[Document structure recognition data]

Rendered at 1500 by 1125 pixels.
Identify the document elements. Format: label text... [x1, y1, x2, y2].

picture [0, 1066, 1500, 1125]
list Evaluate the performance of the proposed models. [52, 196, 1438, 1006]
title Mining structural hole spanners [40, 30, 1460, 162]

◆ What the task asks
Return, word for word, every line from the line with "Identify the document" to the final line of the data.

◆ Written answer
Identify the document elements. Format: label text... [x1, y1, x2, y2].

picture [0, 1066, 1500, 1125]
list Evaluate the performance of the proposed models. [52, 196, 1438, 1006]
title Mining structural hole spanners [40, 30, 1460, 162]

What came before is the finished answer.